Les idéologues de Daech affirment vouloir construire un monde binaire où «les musulmans de l'Occident se trouveront bientôt eux-mêmes entre l'un des deux choix». Comprendre: rejoindre Daech ou rester dans leur pays en abandonnant leur foi.

À regarder les réactions de la classe politique française après l'attaque terroriste de Saint-Etienne-du-Rouvray, on se dit qu'ils sont nombreux à tomber dans le piège tendu par l'organisation terroriste.

On peut bien sûr citer les propos prononcés par l'inérarrable Nadine Morano, député européenne, sur les ondes de RMC le lundi 1er août.

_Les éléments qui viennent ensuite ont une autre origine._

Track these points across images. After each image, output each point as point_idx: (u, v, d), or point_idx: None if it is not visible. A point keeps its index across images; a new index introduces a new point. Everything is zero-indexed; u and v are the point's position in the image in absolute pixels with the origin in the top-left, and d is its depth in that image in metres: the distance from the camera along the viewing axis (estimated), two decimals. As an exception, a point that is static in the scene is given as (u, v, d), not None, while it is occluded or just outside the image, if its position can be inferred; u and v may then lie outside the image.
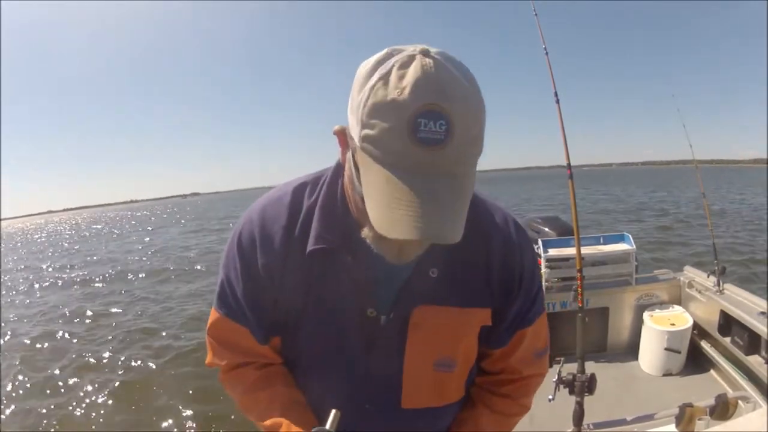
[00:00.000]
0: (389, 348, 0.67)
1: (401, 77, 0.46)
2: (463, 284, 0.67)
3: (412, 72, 0.46)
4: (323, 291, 0.66)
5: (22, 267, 13.59)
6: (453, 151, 0.46)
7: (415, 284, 0.64)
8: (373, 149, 0.48)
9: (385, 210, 0.47)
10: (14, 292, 9.25)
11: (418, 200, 0.46)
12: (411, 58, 0.47)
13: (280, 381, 0.73)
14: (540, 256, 2.86)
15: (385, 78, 0.46)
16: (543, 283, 0.99)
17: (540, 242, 2.94)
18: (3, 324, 6.53)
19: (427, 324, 0.66)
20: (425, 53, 0.47)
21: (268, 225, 0.66)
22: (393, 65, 0.47)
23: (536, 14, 2.01)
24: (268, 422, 0.70)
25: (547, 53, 1.97)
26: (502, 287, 0.69)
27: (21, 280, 10.80)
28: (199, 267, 10.20)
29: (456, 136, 0.45)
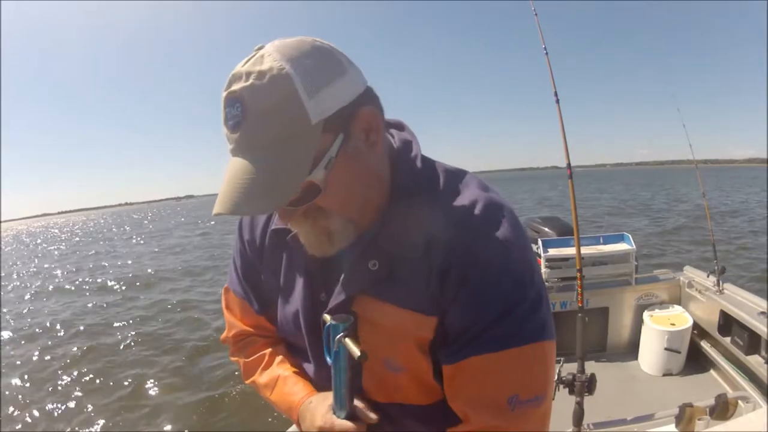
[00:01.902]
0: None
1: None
2: (403, 282, 0.59)
3: (232, 72, 0.51)
4: (289, 272, 0.70)
5: (34, 269, 13.60)
6: (250, 127, 0.49)
7: (353, 274, 0.61)
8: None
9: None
10: (25, 291, 9.24)
11: (226, 179, 0.50)
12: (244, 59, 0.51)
13: (283, 345, 0.78)
14: (540, 255, 2.86)
15: None
16: (545, 300, 0.60)
17: (540, 242, 2.94)
18: (3, 324, 6.53)
19: (370, 318, 0.61)
20: (258, 48, 0.51)
21: None
22: None
23: (536, 14, 2.01)
24: (265, 378, 0.75)
25: (546, 53, 1.97)
26: (443, 287, 0.57)
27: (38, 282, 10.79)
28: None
29: (250, 112, 0.48)
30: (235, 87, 0.49)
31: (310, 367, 0.73)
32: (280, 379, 0.73)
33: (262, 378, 0.75)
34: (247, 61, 0.50)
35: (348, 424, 0.61)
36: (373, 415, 0.63)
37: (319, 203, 0.54)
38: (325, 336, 0.60)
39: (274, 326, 0.77)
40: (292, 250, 0.67)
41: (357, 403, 0.63)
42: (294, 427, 1.44)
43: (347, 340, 0.57)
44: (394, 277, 0.59)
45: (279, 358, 0.76)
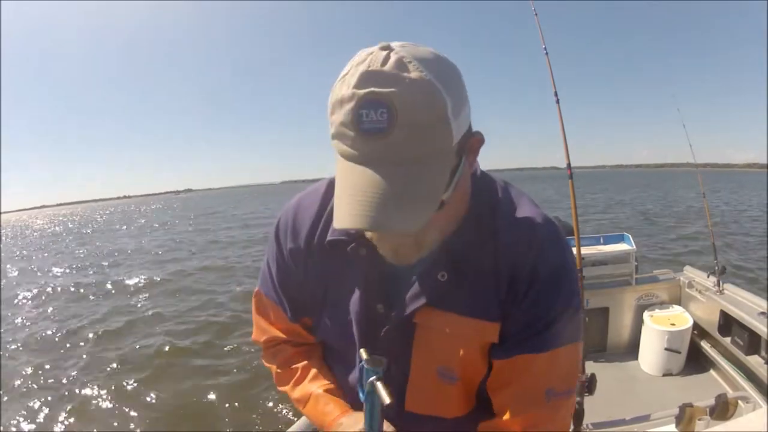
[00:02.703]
0: (396, 346, 0.66)
1: (353, 74, 0.47)
2: (471, 292, 0.62)
3: (362, 67, 0.46)
4: (339, 282, 0.69)
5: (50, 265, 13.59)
6: (398, 138, 0.46)
7: (422, 285, 0.63)
8: (337, 144, 0.50)
9: (337, 201, 0.49)
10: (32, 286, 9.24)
11: (359, 190, 0.47)
12: (368, 55, 0.47)
13: (316, 357, 0.79)
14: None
15: (342, 77, 0.48)
16: (581, 311, 0.70)
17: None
18: (3, 325, 6.53)
19: (431, 327, 0.64)
20: (384, 48, 0.48)
21: (300, 214, 0.71)
22: (352, 64, 0.48)
23: (536, 14, 2.01)
24: (298, 394, 0.76)
25: (546, 53, 1.97)
26: (509, 293, 0.62)
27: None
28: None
29: (399, 122, 0.45)
30: (381, 89, 0.45)
31: (350, 373, 0.73)
32: (313, 397, 0.74)
33: (294, 393, 0.77)
34: (384, 62, 0.46)
35: None
36: None
37: (433, 216, 0.53)
38: (358, 373, 0.64)
39: (307, 333, 0.78)
40: (346, 261, 0.66)
41: (386, 428, 0.65)
42: (295, 427, 1.47)
43: (378, 385, 0.59)
44: (460, 287, 0.62)
45: (312, 373, 0.77)
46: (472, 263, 0.61)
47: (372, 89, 0.45)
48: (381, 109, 0.45)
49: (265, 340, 0.81)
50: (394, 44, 0.48)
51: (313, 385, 0.75)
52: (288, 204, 0.75)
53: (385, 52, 0.47)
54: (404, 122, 0.45)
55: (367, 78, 0.46)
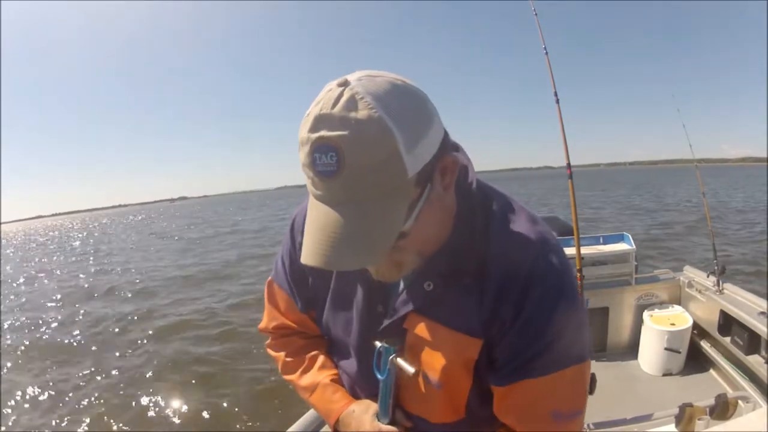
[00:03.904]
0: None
1: (311, 116, 0.48)
2: (455, 304, 0.63)
3: (316, 108, 0.48)
4: (344, 280, 0.72)
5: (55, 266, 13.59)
6: (348, 180, 0.47)
7: (410, 293, 0.65)
8: (305, 178, 0.52)
9: (305, 235, 0.53)
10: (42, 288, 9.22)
11: (319, 227, 0.51)
12: (326, 93, 0.48)
13: (323, 349, 0.82)
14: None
15: (306, 115, 0.49)
16: (586, 324, 0.69)
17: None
18: (4, 324, 6.53)
19: (417, 334, 0.66)
20: (341, 84, 0.48)
21: None
22: (314, 102, 0.49)
23: (536, 14, 2.01)
24: (306, 382, 0.80)
25: (546, 53, 1.97)
26: (495, 313, 0.61)
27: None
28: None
29: (348, 164, 0.46)
30: (328, 133, 0.46)
31: (350, 365, 0.76)
32: (320, 386, 0.78)
33: (302, 381, 0.81)
34: (336, 102, 0.47)
35: (393, 429, 0.69)
36: (407, 422, 0.71)
37: (399, 244, 0.54)
38: (376, 356, 0.68)
39: (315, 325, 0.81)
40: None
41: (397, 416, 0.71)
42: (294, 426, 1.46)
43: (399, 360, 0.65)
44: (445, 299, 0.63)
45: (319, 362, 0.80)
46: (459, 276, 0.61)
47: (322, 134, 0.46)
48: (330, 152, 0.46)
49: (274, 327, 0.84)
50: (352, 77, 0.49)
51: (321, 374, 0.79)
52: (303, 203, 0.76)
53: (340, 89, 0.47)
54: (353, 164, 0.46)
55: (318, 121, 0.47)
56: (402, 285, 0.67)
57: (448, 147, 0.55)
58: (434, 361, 0.65)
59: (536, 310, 0.58)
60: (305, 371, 0.80)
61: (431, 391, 0.67)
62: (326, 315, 0.76)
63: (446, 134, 0.55)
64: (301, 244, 0.71)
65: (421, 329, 0.65)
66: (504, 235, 0.61)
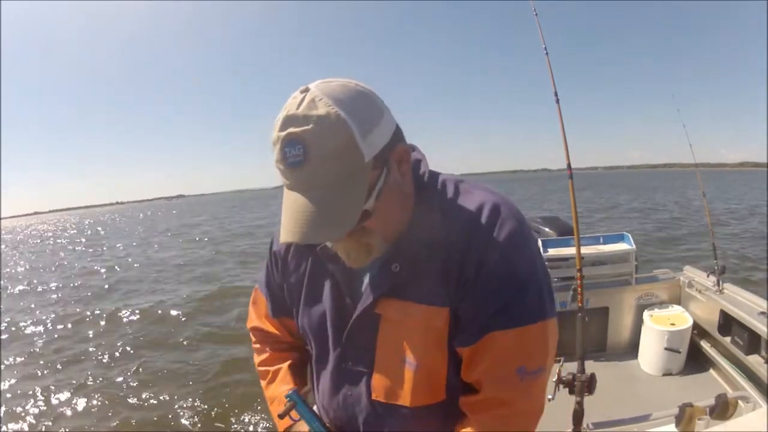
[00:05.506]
0: (363, 337, 0.73)
1: (279, 119, 0.56)
2: (423, 280, 0.67)
3: (283, 113, 0.56)
4: (316, 279, 0.78)
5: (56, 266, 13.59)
6: (313, 167, 0.55)
7: (379, 277, 0.70)
8: (278, 174, 0.59)
9: (282, 220, 0.60)
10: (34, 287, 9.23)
11: (293, 211, 0.57)
12: (292, 99, 0.57)
13: (292, 361, 0.91)
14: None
15: (276, 120, 0.57)
16: (549, 283, 0.71)
17: (540, 242, 2.93)
18: (4, 324, 6.53)
19: (390, 317, 0.70)
20: (303, 90, 0.57)
21: None
22: (281, 108, 0.57)
23: (536, 14, 2.01)
24: (268, 393, 0.90)
25: (547, 53, 1.97)
26: (459, 278, 0.65)
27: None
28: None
29: (312, 154, 0.54)
30: (295, 129, 0.54)
31: (326, 374, 0.80)
32: (276, 400, 0.87)
33: (266, 392, 0.91)
34: (300, 104, 0.55)
35: None
36: None
37: (365, 225, 0.62)
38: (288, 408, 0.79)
39: (286, 332, 0.90)
40: (316, 260, 0.76)
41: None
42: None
43: (294, 395, 0.79)
44: (413, 277, 0.67)
45: (280, 376, 0.89)
46: (422, 253, 0.66)
47: (290, 131, 0.55)
48: (298, 145, 0.54)
49: (251, 328, 0.95)
50: (312, 85, 0.58)
51: (279, 388, 0.87)
52: None
53: (302, 95, 0.56)
54: (317, 154, 0.54)
55: (286, 122, 0.55)
56: (369, 275, 0.72)
57: (401, 138, 0.64)
58: (409, 340, 0.69)
59: (499, 260, 0.63)
60: (270, 382, 0.90)
61: (409, 374, 0.70)
62: (301, 314, 0.81)
63: (398, 127, 0.64)
64: (275, 253, 0.85)
65: (394, 310, 0.69)
66: (461, 204, 0.67)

Où ceux de Marion Maréchal Le Pen, figure centrale du Front National et député de Vaucluse, le 27 juillet.

On se rappelle également des débats, sur la proposition de loi du gouvernement sur la déchéance de nationalité pour les binationaux condamnés pour terrorisme, qui avaient agité l'Assemblée nationale à l'automne 2015.

«On a associé la binationalité au terrorisme. Même si dans le projet initial, le lien entre les deux thèmes était limité à des cas très particuliers, le mal était fait. Malgré les discussions et les arrangements, c’est ça qui a fait mal et qui laisse des traces», analysait à l'époque le sociologue français Michel Wieviorka dans les colonnes du Monde.

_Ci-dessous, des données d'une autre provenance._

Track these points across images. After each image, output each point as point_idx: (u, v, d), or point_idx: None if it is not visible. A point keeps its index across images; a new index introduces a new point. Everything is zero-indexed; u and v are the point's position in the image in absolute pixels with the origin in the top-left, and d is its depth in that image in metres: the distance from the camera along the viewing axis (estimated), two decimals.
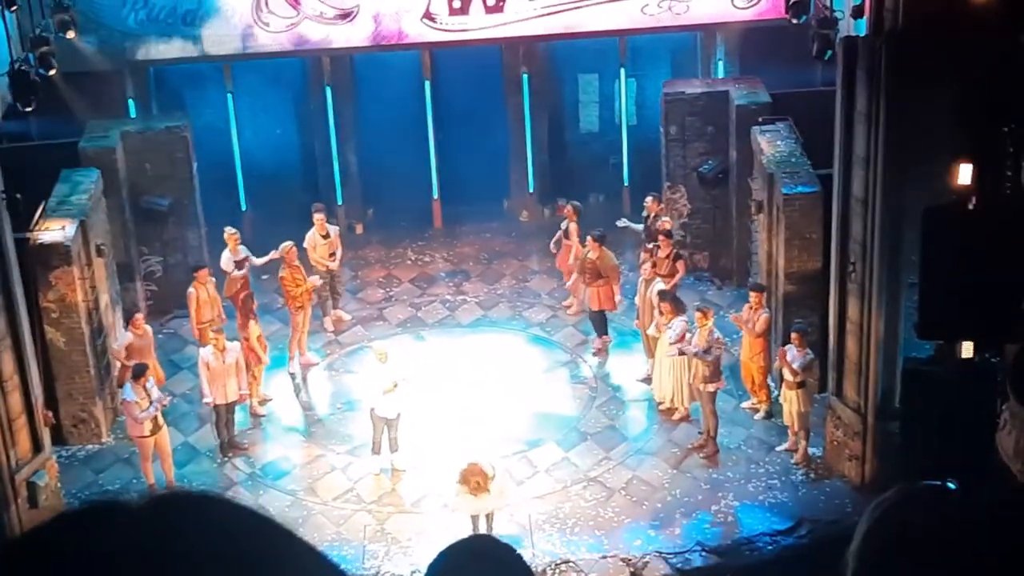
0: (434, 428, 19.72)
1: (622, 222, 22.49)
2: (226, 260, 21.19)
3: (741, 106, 21.96)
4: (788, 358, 18.14)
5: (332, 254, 22.22)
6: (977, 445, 16.02)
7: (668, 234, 21.12)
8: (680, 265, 20.92)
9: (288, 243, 20.96)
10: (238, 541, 1.91)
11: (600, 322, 21.44)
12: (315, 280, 21.17)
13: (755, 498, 18.07)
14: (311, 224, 22.09)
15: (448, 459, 18.89)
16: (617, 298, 21.18)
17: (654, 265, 20.59)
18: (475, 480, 16.63)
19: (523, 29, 22.85)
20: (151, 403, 17.95)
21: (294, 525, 2.02)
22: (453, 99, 25.26)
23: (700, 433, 19.08)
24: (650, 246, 21.21)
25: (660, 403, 19.84)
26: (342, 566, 2.05)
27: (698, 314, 18.74)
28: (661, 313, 19.24)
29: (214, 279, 20.83)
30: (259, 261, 21.37)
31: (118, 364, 19.69)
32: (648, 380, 20.41)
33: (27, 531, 1.91)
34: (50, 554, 1.87)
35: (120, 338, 19.64)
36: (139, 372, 18.15)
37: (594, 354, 21.55)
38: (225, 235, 21.36)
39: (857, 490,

Après les attaques du 13 novembre 2015 en région parisienne, l'historien Pierre-Jean Luizard et auteur de l’essai Le piège Daech, expliquait dans un entretien accordé à Mediapart:

«Dans les quartiers attaqués, on peut voir des jeunes, cigarettes et verre de vin à la main, sociabiliser avec ceux qui vont à la mosquée rigoriste du quartier. C’est cela que l’EI veut briser, en poussant la société française au repli identitaire et à la peur de l’autre, en suscitant des réactions irrationnelles où l’explication et la réflexion n’ont plus leur place, pour aboutir à ce qu’ils ont réussi à faire au Moyen-Orient.»

«Break the cross»

Face à ces discours qui tendent à discriminer les Français musulmans ou d'origine étrangère et qui font le jeu de Daech, on prefère tourner le regard vers les actes de solidarité entre croyants et non-croyants ou fidèles de différentes religions.

«Le sang qui a coulé, ce sera le ciment qui rassemble nos deux communautés», a affirmé à l'issue de la messe de Rouen, le président du conseil régional du culte musulman de Haute-Normandie et représentant de la mosquée de Saint-Etienne-du-Rouvray, Mohamed Karabila.

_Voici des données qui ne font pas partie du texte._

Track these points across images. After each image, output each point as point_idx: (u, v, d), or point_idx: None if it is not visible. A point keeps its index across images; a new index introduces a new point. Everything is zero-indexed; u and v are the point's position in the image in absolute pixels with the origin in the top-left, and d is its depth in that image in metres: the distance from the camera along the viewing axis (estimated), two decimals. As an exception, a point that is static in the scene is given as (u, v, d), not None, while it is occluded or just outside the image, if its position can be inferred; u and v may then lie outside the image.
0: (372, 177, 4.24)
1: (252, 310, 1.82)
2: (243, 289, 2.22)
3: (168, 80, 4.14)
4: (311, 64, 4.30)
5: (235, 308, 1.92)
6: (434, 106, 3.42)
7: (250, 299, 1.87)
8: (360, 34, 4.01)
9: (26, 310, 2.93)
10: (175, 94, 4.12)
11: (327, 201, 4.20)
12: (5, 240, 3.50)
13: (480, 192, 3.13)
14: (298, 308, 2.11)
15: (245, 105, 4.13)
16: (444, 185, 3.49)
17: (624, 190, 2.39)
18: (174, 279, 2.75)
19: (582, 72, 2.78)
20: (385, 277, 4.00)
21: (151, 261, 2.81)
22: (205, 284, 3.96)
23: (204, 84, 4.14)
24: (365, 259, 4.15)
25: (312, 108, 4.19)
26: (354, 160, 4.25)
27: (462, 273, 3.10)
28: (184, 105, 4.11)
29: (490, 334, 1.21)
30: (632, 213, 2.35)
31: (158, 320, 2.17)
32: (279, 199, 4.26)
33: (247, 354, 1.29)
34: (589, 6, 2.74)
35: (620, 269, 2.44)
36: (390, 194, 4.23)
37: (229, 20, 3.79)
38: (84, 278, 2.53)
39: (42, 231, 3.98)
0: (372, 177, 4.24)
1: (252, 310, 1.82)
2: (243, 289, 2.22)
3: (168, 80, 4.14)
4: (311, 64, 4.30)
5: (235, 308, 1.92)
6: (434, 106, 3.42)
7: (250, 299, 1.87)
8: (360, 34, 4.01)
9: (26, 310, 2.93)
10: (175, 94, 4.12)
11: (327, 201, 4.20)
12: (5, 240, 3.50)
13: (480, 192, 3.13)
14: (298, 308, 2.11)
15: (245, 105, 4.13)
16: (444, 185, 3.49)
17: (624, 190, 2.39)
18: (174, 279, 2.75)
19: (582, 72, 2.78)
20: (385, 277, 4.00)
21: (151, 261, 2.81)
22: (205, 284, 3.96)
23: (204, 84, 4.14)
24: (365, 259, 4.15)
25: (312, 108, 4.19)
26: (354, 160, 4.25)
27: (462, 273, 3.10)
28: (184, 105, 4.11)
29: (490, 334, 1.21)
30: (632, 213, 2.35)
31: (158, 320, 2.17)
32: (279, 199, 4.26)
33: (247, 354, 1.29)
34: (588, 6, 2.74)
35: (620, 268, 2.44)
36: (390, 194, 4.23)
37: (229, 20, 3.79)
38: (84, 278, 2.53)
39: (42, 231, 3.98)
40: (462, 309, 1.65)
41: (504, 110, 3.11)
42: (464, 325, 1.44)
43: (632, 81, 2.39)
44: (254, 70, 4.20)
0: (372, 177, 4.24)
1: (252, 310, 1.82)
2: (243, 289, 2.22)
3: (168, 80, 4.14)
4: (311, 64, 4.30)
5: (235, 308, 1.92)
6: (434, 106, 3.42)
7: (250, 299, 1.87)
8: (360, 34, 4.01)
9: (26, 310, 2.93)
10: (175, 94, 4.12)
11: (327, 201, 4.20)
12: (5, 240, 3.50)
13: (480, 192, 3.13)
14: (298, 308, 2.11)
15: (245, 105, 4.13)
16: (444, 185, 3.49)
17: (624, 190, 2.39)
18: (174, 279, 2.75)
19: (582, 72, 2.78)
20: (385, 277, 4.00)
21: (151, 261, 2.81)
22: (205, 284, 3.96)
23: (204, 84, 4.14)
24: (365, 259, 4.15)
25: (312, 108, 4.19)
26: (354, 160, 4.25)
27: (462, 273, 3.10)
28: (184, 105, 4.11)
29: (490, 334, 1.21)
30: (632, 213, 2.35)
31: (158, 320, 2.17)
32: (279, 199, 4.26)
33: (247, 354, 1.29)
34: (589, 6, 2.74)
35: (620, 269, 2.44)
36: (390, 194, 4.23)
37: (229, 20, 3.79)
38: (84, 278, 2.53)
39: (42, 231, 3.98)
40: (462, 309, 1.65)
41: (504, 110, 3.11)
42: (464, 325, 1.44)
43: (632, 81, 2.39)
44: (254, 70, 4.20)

En écoutant ses paroles, il est utile de noter qu'à quelques milliers de kilomètres de là, Daech publiait le dernier numéro de sa revue Dabiq, avec en titre «Break the cross» («Brisez la croix») et dans lequel les penseurs de l'organisation terroriste appellent les musulmans à se méfier des «"imams" qui vous amènent aux portes de l'Enfer. Ils apparaissent comme "musulmans" et parlent le langage de l'Islam, mais ils appellent à la désunion et à rester à distance d'Allah. À la place, ils appellent (...) à l'abandon de former un rang unique de musulmans contre les enemies de l'Islam!».

Ces «faux imams» vilipendés par Daech, ce sont ce que l'on appelle par abus de langage, les «musulmans modérés». Comme ceux qui ont prié en la cathédrale de Rouen.